Work order →
Extract all lines from the data beneath that include the word "SQUARE".

Listed entries →
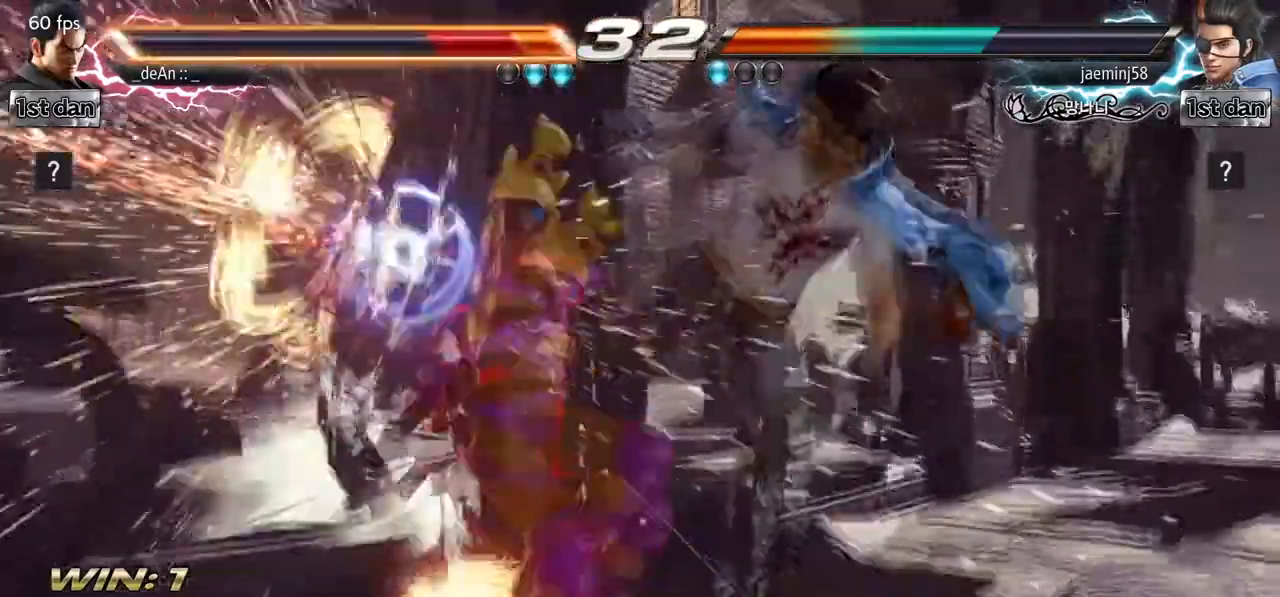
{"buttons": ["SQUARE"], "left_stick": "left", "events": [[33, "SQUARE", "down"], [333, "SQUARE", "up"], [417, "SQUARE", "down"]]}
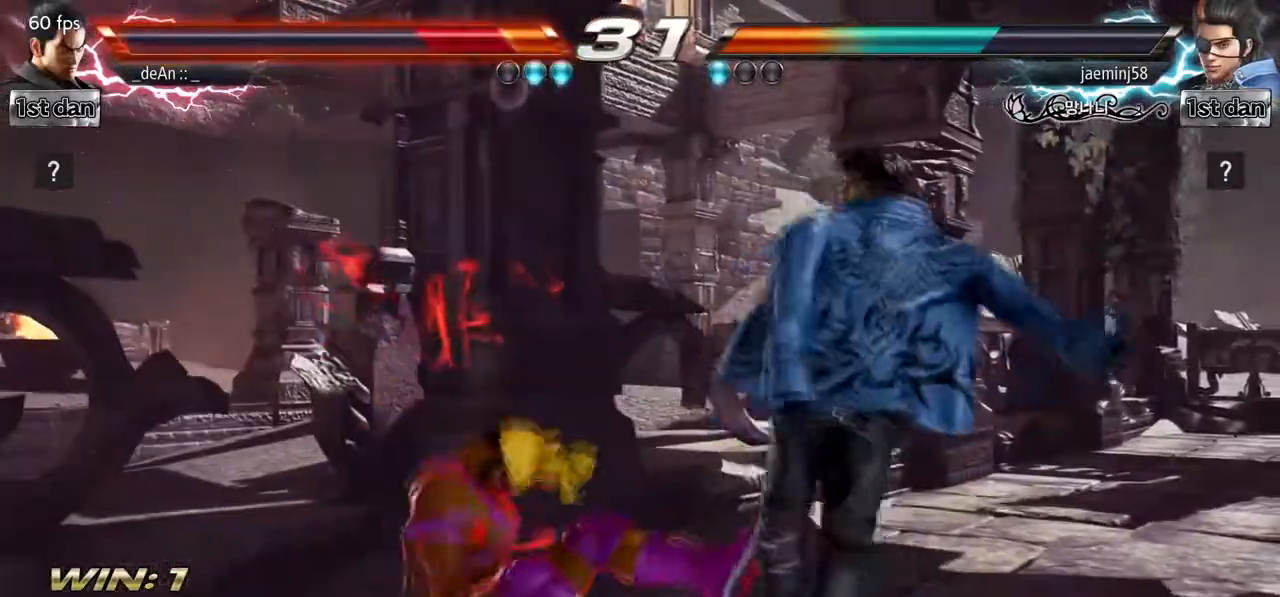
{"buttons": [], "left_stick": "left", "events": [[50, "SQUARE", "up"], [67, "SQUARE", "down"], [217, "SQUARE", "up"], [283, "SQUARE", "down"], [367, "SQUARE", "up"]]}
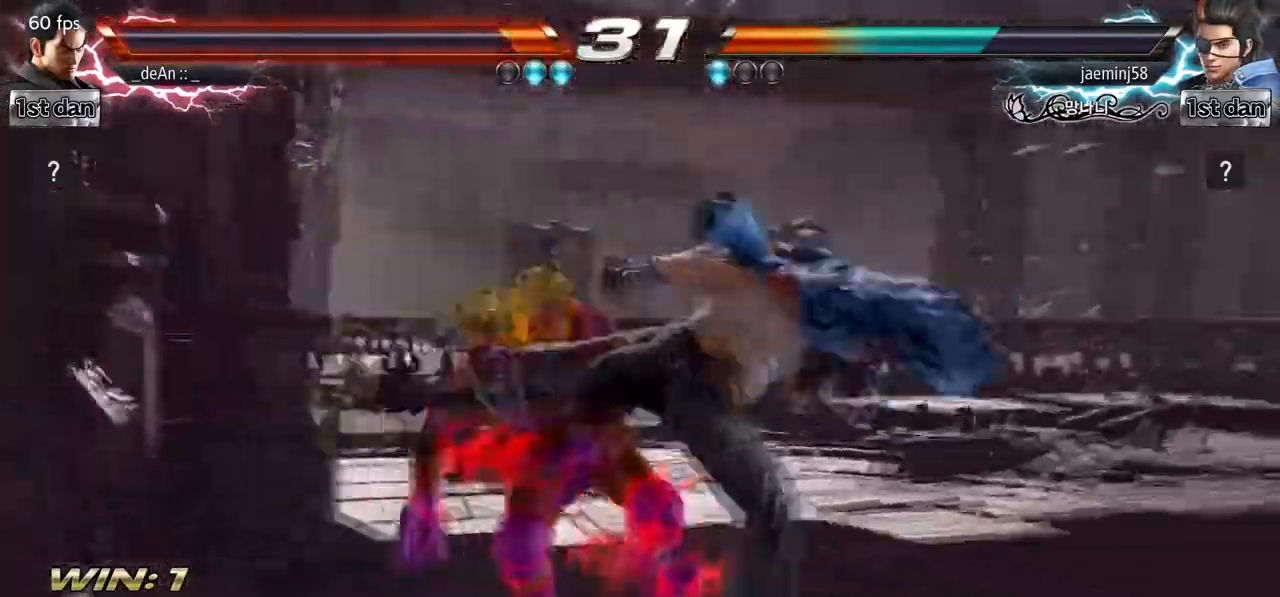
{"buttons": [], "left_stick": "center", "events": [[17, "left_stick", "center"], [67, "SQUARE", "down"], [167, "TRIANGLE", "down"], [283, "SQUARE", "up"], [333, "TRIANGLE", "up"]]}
==
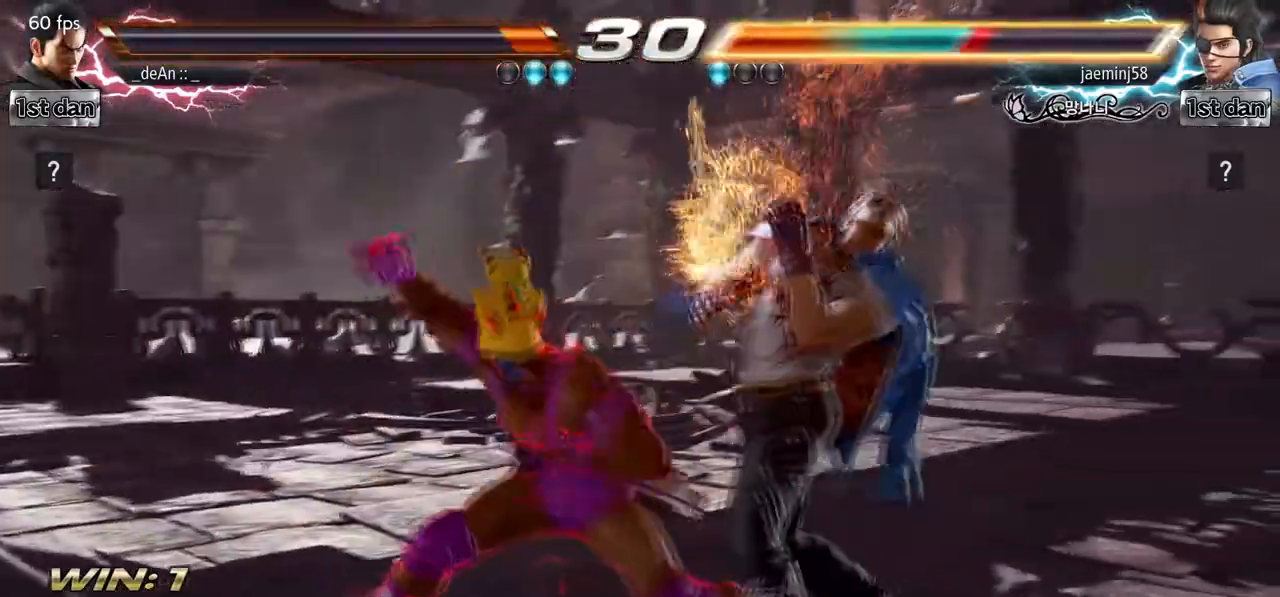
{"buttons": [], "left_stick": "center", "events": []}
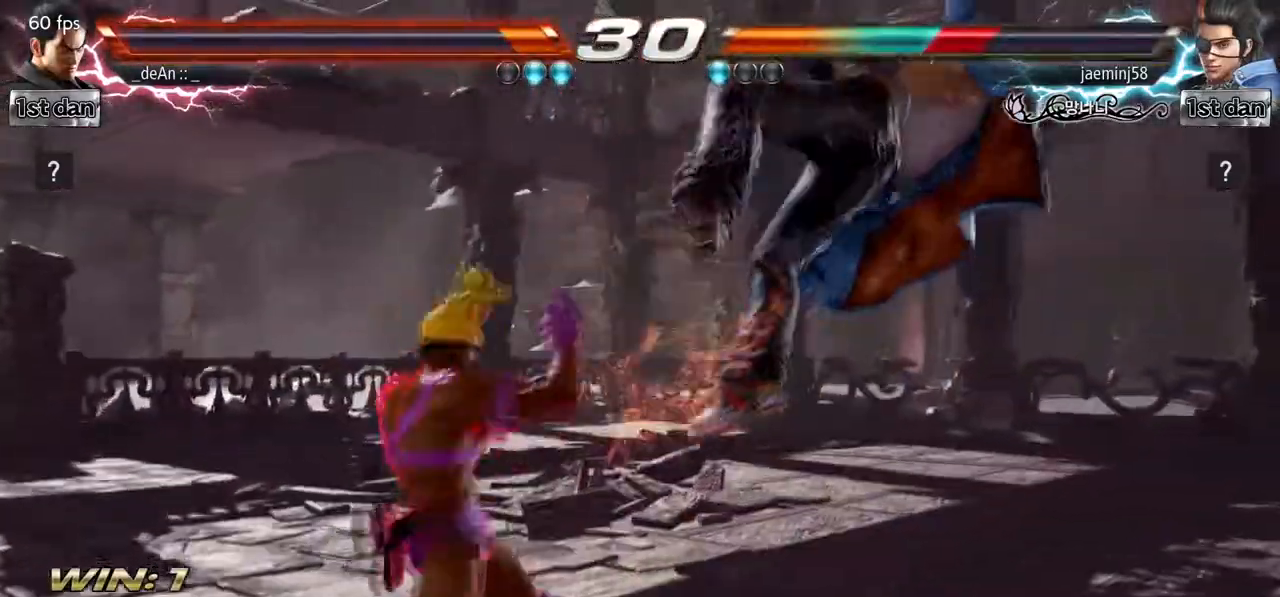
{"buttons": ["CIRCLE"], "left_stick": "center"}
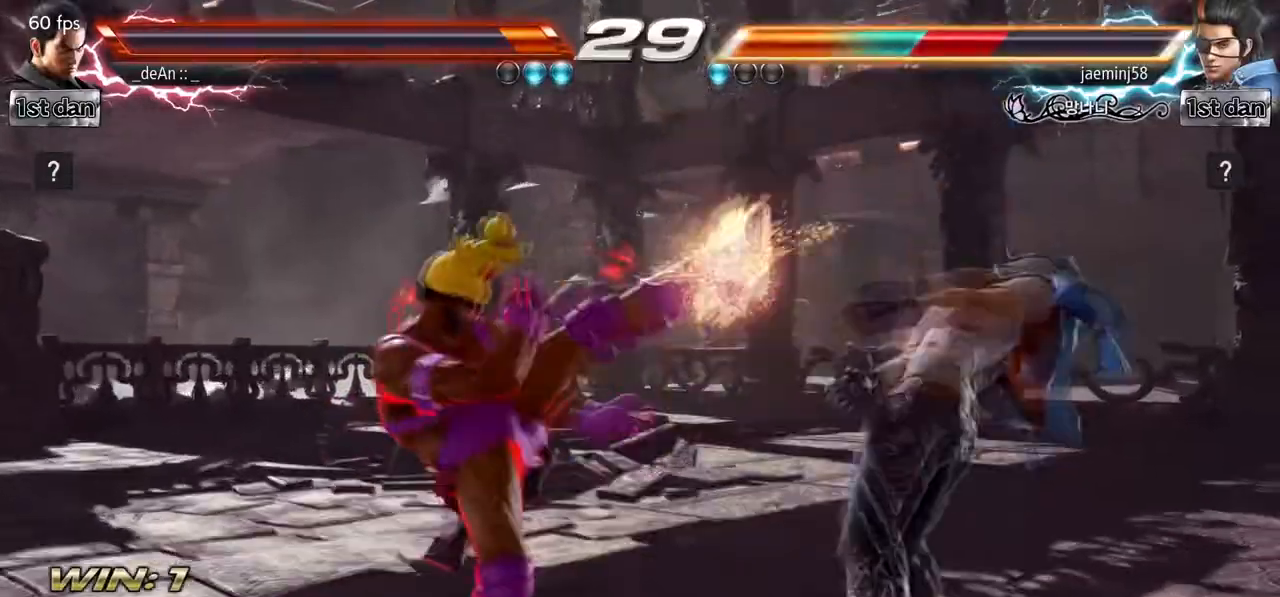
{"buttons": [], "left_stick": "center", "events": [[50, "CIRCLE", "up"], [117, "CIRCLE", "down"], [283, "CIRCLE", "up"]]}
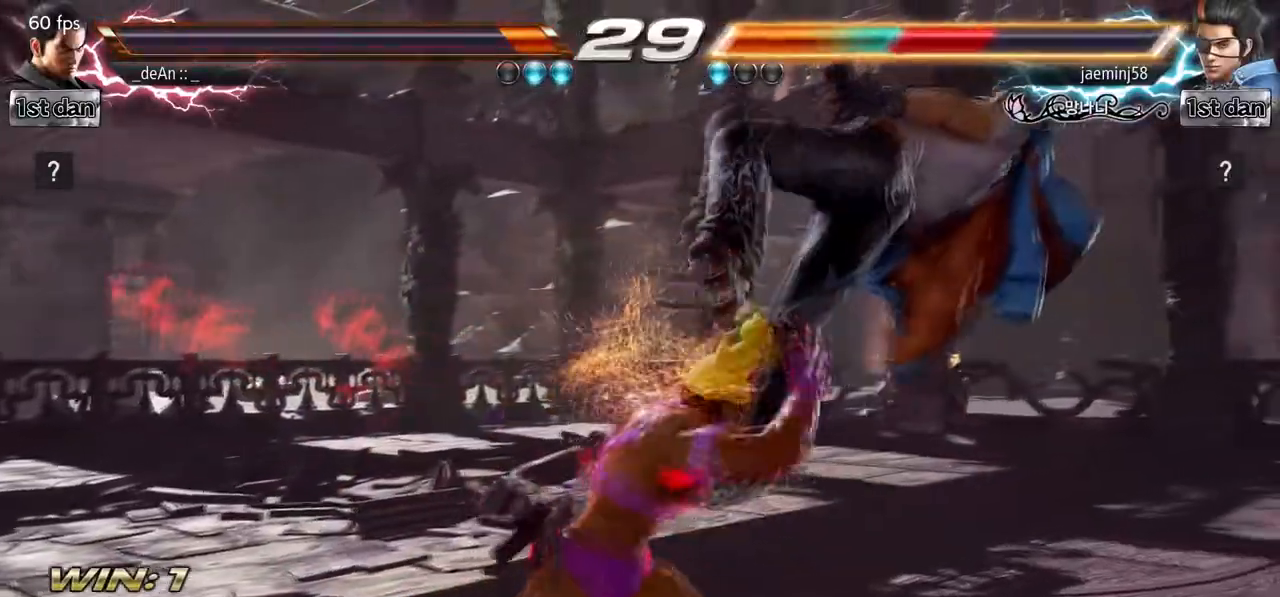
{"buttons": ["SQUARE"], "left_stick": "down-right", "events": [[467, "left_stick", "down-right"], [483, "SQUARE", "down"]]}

Reply to the exercise →
{"buttons": ["SQUARE"], "left_stick": "left", "events": [[33, "SQUARE", "down"], [333, "SQUARE", "up"], [417, "SQUARE", "down"]]}
{"buttons": [], "left_stick": "left", "events": [[50, "SQUARE", "up"], [67, "SQUARE", "down"], [217, "SQUARE", "up"], [283, "SQUARE", "down"], [367, "SQUARE", "up"]]}
{"buttons": [], "left_stick": "center", "events": [[17, "left_stick", "center"], [67, "SQUARE", "down"], [167, "TRIANGLE", "down"], [283, "SQUARE", "up"], [333, "TRIANGLE", "up"]]}
{"buttons": ["SQUARE"], "left_stick": "down-right", "events": [[467, "left_stick", "down-right"], [483, "SQUARE", "down"]]}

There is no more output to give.